Rows from a layout dataset
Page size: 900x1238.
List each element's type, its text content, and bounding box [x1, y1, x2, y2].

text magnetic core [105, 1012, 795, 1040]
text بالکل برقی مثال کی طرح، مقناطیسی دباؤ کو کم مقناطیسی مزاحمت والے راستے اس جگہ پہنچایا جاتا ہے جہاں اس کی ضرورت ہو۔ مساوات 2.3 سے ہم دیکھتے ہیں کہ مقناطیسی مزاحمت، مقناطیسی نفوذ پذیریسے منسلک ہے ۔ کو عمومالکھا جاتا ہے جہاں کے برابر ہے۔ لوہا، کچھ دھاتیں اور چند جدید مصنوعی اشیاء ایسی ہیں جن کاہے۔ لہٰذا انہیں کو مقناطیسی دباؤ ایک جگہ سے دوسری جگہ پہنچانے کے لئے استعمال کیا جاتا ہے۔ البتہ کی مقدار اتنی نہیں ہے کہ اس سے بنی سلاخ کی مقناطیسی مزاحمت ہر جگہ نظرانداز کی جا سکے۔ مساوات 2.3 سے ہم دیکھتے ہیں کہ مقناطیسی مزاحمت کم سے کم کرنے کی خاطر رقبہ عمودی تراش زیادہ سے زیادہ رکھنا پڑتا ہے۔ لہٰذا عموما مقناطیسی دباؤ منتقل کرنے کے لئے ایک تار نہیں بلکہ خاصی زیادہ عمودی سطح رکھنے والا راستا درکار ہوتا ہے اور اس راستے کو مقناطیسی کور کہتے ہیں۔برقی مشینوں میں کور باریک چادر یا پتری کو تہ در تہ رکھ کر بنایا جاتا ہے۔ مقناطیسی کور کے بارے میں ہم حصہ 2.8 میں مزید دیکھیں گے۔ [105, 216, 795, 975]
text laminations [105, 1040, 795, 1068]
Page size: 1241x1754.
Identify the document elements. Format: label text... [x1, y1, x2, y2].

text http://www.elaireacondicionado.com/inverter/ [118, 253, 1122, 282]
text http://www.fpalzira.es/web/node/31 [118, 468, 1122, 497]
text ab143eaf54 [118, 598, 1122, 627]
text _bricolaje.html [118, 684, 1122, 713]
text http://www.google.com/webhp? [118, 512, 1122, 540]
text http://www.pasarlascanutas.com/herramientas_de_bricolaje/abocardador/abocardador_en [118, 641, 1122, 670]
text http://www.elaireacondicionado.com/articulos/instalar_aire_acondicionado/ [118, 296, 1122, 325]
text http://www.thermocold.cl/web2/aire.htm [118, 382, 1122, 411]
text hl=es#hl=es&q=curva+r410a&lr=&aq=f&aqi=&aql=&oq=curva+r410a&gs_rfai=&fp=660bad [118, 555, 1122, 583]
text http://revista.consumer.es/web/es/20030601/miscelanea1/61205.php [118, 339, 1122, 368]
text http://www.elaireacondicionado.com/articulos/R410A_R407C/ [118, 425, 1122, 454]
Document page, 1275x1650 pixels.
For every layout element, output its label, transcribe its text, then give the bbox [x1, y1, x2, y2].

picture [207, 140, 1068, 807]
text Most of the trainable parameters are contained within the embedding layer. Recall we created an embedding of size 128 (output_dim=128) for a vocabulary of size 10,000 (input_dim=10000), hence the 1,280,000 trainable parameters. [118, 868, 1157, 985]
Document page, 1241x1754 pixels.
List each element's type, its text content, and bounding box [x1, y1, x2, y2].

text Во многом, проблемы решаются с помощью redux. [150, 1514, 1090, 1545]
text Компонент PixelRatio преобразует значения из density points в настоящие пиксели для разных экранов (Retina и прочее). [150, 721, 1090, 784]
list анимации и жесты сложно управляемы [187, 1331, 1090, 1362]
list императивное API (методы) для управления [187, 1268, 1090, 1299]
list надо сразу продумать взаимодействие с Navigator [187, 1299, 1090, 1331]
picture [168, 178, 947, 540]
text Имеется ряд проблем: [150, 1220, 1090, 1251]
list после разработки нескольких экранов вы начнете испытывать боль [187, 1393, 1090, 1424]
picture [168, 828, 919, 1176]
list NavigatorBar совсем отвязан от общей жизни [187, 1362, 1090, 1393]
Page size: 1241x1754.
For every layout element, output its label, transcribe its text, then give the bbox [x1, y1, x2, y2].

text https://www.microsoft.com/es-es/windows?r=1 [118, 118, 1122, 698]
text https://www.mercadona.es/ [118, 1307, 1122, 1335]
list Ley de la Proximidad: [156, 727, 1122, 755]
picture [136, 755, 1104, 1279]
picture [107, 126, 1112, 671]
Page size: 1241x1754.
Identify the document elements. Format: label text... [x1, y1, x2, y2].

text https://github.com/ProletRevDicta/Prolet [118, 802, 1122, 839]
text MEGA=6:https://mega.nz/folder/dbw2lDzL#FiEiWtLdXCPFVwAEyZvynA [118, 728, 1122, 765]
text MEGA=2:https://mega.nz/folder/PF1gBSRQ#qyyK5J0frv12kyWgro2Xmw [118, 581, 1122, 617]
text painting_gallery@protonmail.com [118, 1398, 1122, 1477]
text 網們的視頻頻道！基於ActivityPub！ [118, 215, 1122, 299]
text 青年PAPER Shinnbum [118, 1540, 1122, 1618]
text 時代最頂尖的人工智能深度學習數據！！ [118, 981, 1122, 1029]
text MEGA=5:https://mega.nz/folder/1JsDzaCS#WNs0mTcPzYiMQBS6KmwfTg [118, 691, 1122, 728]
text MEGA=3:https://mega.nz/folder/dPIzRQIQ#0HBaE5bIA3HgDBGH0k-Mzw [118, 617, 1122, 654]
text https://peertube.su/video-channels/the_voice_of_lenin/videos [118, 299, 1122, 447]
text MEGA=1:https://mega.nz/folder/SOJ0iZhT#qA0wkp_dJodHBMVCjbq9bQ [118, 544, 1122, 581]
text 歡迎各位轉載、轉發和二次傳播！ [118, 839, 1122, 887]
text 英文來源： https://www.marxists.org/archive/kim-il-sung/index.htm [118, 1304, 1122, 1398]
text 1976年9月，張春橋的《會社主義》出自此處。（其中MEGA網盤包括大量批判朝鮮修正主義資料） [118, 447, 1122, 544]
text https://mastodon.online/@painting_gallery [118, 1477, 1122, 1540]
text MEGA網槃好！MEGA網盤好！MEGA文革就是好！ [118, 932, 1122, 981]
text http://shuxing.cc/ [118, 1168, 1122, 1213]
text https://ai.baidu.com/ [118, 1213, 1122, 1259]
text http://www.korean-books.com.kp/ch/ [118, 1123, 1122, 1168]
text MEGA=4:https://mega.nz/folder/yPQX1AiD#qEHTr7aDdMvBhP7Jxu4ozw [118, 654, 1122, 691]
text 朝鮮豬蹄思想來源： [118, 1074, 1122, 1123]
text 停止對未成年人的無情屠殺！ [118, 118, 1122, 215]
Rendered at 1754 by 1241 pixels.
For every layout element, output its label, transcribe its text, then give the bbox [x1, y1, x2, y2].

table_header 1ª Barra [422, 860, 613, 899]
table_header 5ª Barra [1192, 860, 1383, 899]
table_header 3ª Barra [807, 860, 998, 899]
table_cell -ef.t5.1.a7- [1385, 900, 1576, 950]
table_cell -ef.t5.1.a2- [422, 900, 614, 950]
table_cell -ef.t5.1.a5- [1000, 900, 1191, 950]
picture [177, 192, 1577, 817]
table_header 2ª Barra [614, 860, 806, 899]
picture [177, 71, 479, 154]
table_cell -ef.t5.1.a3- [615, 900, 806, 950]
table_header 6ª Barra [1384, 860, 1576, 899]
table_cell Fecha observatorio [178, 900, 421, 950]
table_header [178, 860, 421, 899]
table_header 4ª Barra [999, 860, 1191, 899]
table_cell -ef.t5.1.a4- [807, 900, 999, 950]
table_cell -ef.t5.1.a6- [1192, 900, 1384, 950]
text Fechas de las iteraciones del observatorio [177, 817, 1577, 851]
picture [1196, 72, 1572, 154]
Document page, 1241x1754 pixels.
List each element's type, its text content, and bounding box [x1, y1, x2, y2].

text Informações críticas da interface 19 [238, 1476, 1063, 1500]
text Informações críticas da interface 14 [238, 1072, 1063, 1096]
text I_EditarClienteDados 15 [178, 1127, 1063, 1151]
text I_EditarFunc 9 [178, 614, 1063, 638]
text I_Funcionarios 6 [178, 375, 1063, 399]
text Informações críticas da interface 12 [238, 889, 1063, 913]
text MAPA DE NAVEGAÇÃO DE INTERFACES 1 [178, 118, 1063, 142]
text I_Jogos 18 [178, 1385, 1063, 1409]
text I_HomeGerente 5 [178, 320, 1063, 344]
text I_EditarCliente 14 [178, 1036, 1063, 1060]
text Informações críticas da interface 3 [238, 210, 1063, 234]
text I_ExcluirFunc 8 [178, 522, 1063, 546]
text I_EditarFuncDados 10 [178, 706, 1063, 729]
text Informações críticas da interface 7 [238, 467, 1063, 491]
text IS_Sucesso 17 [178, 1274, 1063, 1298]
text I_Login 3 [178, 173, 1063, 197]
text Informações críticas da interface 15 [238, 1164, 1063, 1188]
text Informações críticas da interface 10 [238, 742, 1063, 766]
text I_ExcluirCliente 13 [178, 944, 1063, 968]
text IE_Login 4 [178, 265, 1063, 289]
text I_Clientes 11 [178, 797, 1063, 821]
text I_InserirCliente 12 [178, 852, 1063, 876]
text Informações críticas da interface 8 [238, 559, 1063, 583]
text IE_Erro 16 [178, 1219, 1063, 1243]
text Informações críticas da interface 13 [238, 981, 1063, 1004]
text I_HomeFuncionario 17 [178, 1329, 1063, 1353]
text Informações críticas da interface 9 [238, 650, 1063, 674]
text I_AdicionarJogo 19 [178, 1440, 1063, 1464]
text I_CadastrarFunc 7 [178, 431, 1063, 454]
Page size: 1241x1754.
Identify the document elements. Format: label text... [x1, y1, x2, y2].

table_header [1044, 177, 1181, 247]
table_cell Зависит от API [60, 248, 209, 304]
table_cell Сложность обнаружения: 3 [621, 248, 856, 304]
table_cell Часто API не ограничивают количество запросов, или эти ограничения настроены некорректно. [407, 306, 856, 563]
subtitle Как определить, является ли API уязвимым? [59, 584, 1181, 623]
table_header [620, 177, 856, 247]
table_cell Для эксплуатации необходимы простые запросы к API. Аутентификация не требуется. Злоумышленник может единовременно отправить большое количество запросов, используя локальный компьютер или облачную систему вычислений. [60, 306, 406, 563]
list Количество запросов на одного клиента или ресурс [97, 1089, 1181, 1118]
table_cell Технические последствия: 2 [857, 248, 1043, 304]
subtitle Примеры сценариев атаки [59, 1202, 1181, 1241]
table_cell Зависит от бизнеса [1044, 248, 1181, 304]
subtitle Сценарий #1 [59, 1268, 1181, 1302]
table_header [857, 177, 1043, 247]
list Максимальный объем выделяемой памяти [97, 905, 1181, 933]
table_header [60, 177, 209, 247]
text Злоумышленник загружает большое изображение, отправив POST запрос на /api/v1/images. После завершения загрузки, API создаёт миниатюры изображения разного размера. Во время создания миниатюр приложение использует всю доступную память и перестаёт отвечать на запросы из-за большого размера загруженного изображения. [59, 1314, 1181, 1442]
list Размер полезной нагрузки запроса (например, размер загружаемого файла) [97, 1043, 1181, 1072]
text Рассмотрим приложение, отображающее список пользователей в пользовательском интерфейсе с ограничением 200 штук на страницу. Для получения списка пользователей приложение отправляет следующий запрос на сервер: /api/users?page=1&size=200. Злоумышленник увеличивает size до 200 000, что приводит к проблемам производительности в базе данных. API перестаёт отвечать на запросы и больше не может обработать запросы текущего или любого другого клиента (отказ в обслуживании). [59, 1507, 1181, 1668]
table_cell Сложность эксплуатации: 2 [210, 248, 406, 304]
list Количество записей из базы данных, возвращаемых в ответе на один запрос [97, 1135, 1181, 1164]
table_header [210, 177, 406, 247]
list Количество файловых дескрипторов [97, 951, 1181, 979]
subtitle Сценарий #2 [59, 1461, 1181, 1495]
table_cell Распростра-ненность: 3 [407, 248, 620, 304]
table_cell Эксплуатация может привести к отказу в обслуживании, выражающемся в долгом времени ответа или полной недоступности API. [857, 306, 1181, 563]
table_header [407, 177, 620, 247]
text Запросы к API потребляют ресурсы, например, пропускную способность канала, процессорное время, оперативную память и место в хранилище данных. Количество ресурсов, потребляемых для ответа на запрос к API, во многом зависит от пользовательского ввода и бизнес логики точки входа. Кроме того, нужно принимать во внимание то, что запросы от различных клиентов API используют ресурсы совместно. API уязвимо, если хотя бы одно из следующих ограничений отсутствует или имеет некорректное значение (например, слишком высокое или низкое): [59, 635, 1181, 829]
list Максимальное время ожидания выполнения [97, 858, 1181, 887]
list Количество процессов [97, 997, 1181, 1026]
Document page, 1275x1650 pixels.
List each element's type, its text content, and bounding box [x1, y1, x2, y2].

(What the task requires): Turn the part of the listing that starts with the line containing "table_header [1044, 177, 1181, 247]" and ends with the line containing "list Размер полезной" into a numbered list, leaving out any blank lines.

(The output):
1. table_header [1044, 177, 1181, 247]
2. table_cell Зависит от API [60, 248, 209, 304]
3. table_cell Сложность обнаружения: 3 [621, 248, 856, 304]
4. table_cell Часто API не ограничивают количество запросов, или эти ограничения настроены некорректно. [407, 306, 856, 563]
5. subtitle Как определить, является ли API уязвимым? [59, 584, 1181, 623]
6. table_header [620, 177, 856, 247]
7. table_cell Для эксплуатации необходимы простые запросы к API. Аутентификация не требуется. Злоумышленник может единовременно отправить большое количество запросов, используя локальный компьютер или облачную систему вычислений. [60, 306, 406, 563]
8. list Количество запросов на одного клиента или ресурс [97, 1089, 1181, 1118]
9. table_cell Технические последствия: 2 [857, 248, 1043, 304]
10. subtitle Примеры сценариев атаки [59, 1202, 1181, 1241]
11. table_cell Зависит от бизнеса [1044, 248, 1181, 304]
12. subtitle Сценарий #1 [59, 1268, 1181, 1302]
13. table_header [857, 177, 1043, 247]
14. list Максимальный объем выделяемой памяти [97, 905, 1181, 933]
15. table_header [60, 177, 209, 247]
16. text Злоумышленник загружает большое изображение, отправив POST запрос на /api/v1/images. После завершения загрузки, API создаёт миниатюры изображения разного размера. Во время создания миниатюр приложение использует всю доступную память и перестаёт отвечать на запросы из-за большого размера загруженного изображения. [59, 1314, 1181, 1442]
17. list Размер полезной нагрузки запроса (например, размер загружаемого файла) [97, 1043, 1181, 1072]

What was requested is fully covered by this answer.